■ Work order ■
Resume the mailing-list reply below about slow OOM reports on a serial console, starting right after its last line.

From: Yafang Shao <laoar.shao@gmail.com>
To: Michal Hocko <mhocko@kernel.org>
Cc: Andrew Morton <akpm@linux-foundation.org>, Linux MM <linux-mm@kvack.org>
Subject: Re: [RFC PATCH] mm, oom: oom ratelimit auto tuning
Date: Tue, 14 Apr 2020 20:32:54 +0800 [thread overview]
Message-ID: <CALOAHbDv+ZAgmGJP7GFzGcjKBZTPk9kYo63g173Nh+vn00qmwg@mail.gmail.com> (raw)
In-Reply-To: <20200414073911.GC4629@dhcp22.suse.cz>
On Tue, Apr 14, 2020 at 3:39 PM Michal Hocko <mhocko@kernel.org> wrote:
>
> On Sat 11-04-20 05:36:14, Yafang Shao wrote:
> > Recently we find an issue that when OOM happens the server is almost
> > unresponsive for several minutes. That is caused by a slow serial set
> > with "console=ttyS1,19200". As the speed of this serial is too slow, it
> > will take almost 10 seconds to print a full OOM message into it. And
> > then all tasks allocating pages will be blocked as there is almost no
> > pages can be reclaimed. At that time, the memory pressure is around 90
> > for a long time. If we don't print the OOM messages into this serial,
> > a full OOM message only takes less than 1ms and the memory pressure is
> > less than 40.
>
> Which part of the oom report takes the most time? I would expect this to
> be the dump_tasks part which can be pretty large when there is a lot of
> eligible tasks to kill.
>
Yes, dump_tasks takes around 6s of the total 10s, show_mem take
around 2s, and dump_stack takes around 0.8s.
> > We can avoid printing OOM messages into slow serial by adjusting
> > /proc/sys/kernel/printk to fix this issue, but then all messages with
> > KERN_WARNING level can't be printed into it neither, that may loss some
> > useful messages when we want to collect messages from the it for
> > debugging purpose.
>
> A large part of the oom report is printed with KERN_INFO log level. So
> you can reduce a large part of the output while not losing other
> potentially important information.

■ Dataset content ■
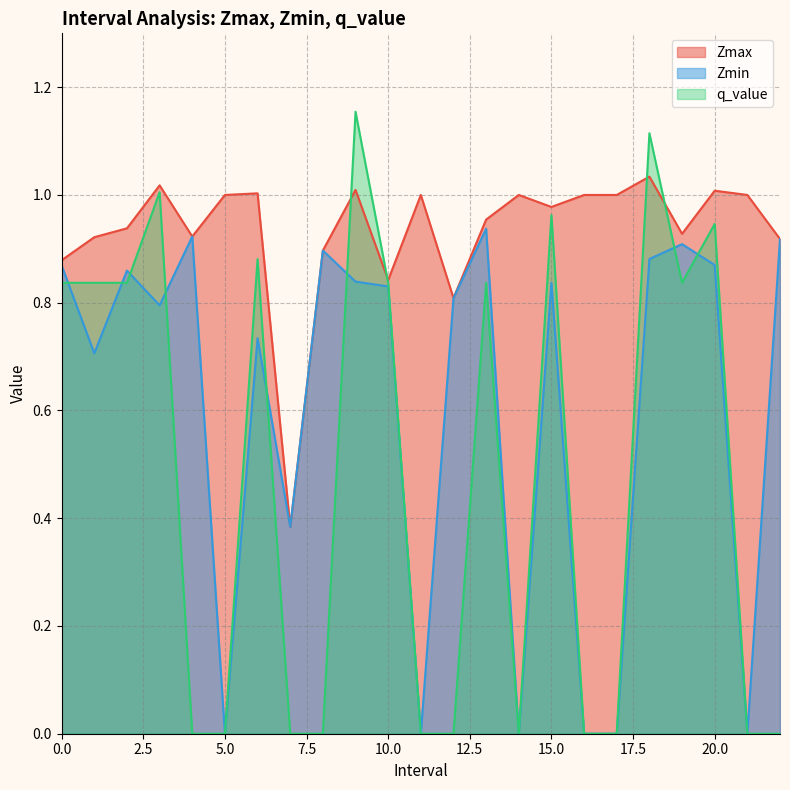

What is the average value of the Zmax series?

0.9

■ Solved problem ■
>
Reduce the KERN_INFO log can save lots of time, but I just worried
that sometimes the user may need the full log and if then can't find
these logs they may complain.
> > So it is better to decrease the ratelimit. We can introduce some sysctl
> > knobes similar with printk_ratelimit and burst, but it will burden the
> > amdin. Let the kernel automatically adjust the ratelimit, that would be
> > a better choice.
>
> No new knobs for ratelimiting. Admin shouldn't really care about these
> things.
Agreed.
[snip]
> Besides that I strongly suspect that you would be much better of
> by disabling /proc/sys/vm/oom_dump_tasks which would reduce the amount
> of output a lot. Or do you really require this information when
> debugging oom reports?
>
Yes, disabling /proc/sys/vm/oom_dump_tasks can save lots of time.
But I'm not sure whehter we can disable it totally, because disabling
it would prevent the tasks log from being wrote into /var/log/messages
neither.
> > The OOM ratelimit starts with a slow rate, and it will increase slowly
> > if the speed of the console is rapid and decrease rapidly if the speed
> > of the console is slow. oom_rs.burst will be in [1, 10] and
> > oom_rs.interval will always greater than 5 * HZ.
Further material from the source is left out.